May 5 — Lockheed Martin, Washington DC; Chantilly VA: ‘Space Day Family Day: Welcome Discovery,’ participants will enjoy exciting presentations and activities that focus on the history and achievements of the 30-year Space Shuttle program.
May 5 — Eta Aquarids Meteor Shower Peak: The 1st of 2 showers that occur each year as a result of Earth passing through dust released by Halley’s Comet, the Eta Aquarid meteors appear to radiate from Constellation Aquarius and are likely to see about 10 meteors every hour, while Southern Hemisphere observers will see about 30 per hour.

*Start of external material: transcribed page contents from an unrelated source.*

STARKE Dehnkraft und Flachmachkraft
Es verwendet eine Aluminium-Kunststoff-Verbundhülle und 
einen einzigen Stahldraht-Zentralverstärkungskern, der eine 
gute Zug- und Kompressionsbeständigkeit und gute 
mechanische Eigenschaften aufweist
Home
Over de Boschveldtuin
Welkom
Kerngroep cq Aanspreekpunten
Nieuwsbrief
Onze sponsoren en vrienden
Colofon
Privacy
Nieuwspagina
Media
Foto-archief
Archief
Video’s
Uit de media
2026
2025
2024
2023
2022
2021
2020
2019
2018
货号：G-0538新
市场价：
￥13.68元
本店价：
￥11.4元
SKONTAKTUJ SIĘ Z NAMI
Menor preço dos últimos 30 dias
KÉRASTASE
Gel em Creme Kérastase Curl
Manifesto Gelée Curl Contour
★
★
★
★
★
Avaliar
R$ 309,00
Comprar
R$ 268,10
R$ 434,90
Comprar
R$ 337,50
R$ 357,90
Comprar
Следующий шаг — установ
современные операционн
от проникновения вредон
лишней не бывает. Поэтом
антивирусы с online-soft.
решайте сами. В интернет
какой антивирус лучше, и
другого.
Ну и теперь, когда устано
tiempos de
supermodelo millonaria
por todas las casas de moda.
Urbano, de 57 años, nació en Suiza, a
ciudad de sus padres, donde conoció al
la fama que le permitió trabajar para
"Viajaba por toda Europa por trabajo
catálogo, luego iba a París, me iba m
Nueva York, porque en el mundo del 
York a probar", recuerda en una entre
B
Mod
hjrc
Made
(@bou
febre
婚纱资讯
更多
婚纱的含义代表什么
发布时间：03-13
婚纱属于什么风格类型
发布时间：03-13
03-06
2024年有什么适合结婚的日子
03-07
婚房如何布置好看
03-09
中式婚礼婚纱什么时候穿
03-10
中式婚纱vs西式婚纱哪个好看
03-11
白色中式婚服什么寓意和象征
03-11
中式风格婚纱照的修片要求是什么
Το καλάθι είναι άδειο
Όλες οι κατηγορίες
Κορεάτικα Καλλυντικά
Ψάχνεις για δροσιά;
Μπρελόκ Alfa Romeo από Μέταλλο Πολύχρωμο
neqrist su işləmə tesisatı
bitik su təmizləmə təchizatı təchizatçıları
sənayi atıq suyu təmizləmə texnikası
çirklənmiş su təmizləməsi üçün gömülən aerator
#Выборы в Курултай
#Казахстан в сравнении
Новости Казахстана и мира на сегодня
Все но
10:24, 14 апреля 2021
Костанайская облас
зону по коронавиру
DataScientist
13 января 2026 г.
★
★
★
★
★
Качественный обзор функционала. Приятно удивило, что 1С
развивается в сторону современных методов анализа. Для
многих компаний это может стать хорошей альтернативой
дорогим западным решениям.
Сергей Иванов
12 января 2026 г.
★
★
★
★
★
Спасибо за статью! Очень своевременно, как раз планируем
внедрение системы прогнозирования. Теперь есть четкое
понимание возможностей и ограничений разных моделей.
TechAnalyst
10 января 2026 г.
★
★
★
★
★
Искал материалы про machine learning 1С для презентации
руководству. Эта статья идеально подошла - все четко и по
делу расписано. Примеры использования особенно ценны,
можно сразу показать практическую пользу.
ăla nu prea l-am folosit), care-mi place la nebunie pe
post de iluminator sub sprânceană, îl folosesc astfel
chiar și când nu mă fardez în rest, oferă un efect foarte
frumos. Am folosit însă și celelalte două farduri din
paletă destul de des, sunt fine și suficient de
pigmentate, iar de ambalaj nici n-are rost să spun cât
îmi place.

May 5 — Moon: At Perigee (Distance: 356,953 km), 19:00; Full Moon, 17:35.
May 6-10 — American Astronomical Society – Division of Dynamical Astronomy (AAS – DDA), Mt. Hood OR: ‘43rd Annual Meeting of the AAS – DDA.’
May 6 — Cassini OTM-320, Saturn Orbit: Spacecraft conducts Orbital Trim Maneuver #320 today.